:: Your task ::
Filter the entries for the word "VerboseWithTime". Copy each line that has it.

Saved data entries:
^^^^^^^^
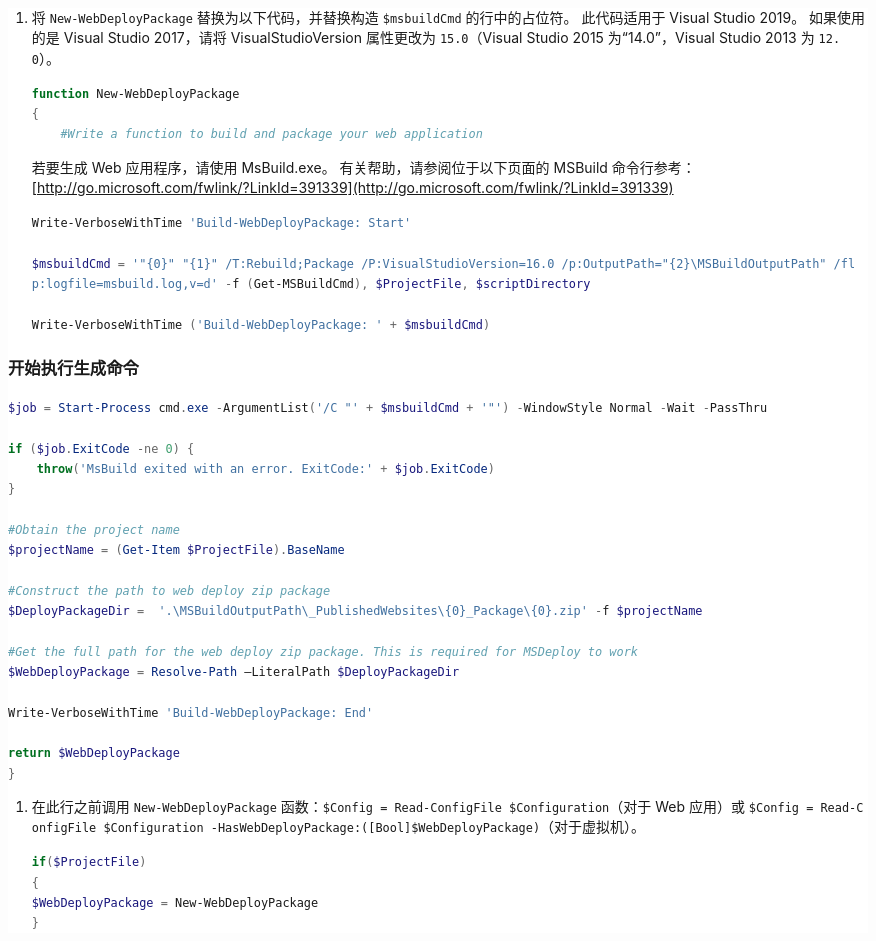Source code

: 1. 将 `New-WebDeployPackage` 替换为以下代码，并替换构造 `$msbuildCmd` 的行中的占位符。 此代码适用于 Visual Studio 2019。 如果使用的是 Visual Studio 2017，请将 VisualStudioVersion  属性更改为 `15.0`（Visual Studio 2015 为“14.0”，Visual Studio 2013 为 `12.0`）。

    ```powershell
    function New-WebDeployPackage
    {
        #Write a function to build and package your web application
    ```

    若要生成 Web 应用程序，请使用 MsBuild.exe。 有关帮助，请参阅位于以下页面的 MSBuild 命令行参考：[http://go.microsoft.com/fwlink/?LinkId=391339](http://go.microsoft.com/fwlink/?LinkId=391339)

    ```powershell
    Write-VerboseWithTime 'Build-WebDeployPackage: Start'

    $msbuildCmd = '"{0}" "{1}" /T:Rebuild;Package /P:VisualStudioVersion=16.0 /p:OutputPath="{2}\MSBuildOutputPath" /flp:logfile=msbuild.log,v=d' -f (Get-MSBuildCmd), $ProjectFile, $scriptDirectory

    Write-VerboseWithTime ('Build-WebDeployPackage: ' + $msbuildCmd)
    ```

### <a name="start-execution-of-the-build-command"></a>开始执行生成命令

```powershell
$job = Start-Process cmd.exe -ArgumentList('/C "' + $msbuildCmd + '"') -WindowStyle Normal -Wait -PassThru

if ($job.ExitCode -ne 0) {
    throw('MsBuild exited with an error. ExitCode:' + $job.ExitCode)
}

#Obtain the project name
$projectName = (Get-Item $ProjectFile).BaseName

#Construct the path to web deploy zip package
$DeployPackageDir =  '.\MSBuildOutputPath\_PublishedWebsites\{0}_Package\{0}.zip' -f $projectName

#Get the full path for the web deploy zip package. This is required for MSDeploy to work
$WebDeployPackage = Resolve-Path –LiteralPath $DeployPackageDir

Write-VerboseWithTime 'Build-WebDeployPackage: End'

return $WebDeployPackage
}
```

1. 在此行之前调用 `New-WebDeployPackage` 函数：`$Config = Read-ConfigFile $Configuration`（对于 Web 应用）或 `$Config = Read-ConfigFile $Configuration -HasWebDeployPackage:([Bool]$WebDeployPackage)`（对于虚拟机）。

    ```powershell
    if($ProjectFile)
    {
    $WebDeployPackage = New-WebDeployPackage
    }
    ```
^^^^^^^^
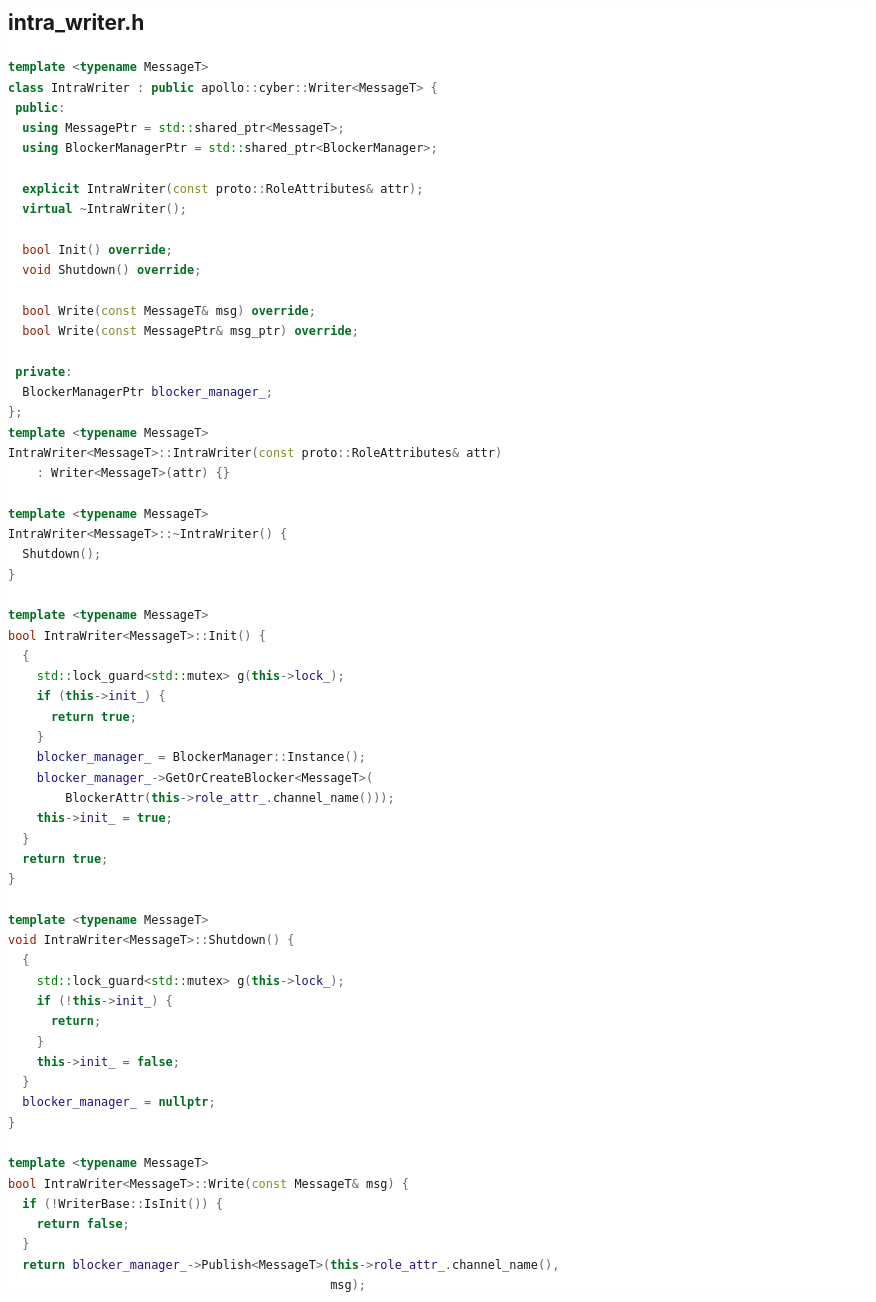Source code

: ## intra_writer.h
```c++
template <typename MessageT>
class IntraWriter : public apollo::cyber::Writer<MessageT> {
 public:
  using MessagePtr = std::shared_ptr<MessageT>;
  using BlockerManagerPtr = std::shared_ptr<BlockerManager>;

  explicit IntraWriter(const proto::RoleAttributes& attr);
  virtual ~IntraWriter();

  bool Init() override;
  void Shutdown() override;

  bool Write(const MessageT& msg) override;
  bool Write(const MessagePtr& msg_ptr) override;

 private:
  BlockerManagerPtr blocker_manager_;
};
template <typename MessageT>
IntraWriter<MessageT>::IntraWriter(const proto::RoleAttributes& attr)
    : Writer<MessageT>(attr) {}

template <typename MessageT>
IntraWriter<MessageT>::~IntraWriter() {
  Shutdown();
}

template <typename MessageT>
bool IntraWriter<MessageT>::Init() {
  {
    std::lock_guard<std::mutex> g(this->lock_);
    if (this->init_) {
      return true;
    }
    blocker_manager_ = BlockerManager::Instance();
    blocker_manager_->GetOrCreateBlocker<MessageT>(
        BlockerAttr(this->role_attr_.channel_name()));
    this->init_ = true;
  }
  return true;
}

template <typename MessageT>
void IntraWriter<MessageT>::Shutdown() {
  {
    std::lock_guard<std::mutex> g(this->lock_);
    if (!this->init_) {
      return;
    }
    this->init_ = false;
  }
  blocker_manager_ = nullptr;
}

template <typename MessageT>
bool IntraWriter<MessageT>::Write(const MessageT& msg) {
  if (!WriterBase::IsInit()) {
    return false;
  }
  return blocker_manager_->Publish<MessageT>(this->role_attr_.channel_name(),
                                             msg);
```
^^^^^^^^
:: Solution ::
    Write-VerboseWithTime 'Build-WebDeployPackage: Start'
    Write-VerboseWithTime ('Build-WebDeployPackage: ' + $msbuildCmd)
Write-VerboseWithTime 'Build-WebDeployPackage: End'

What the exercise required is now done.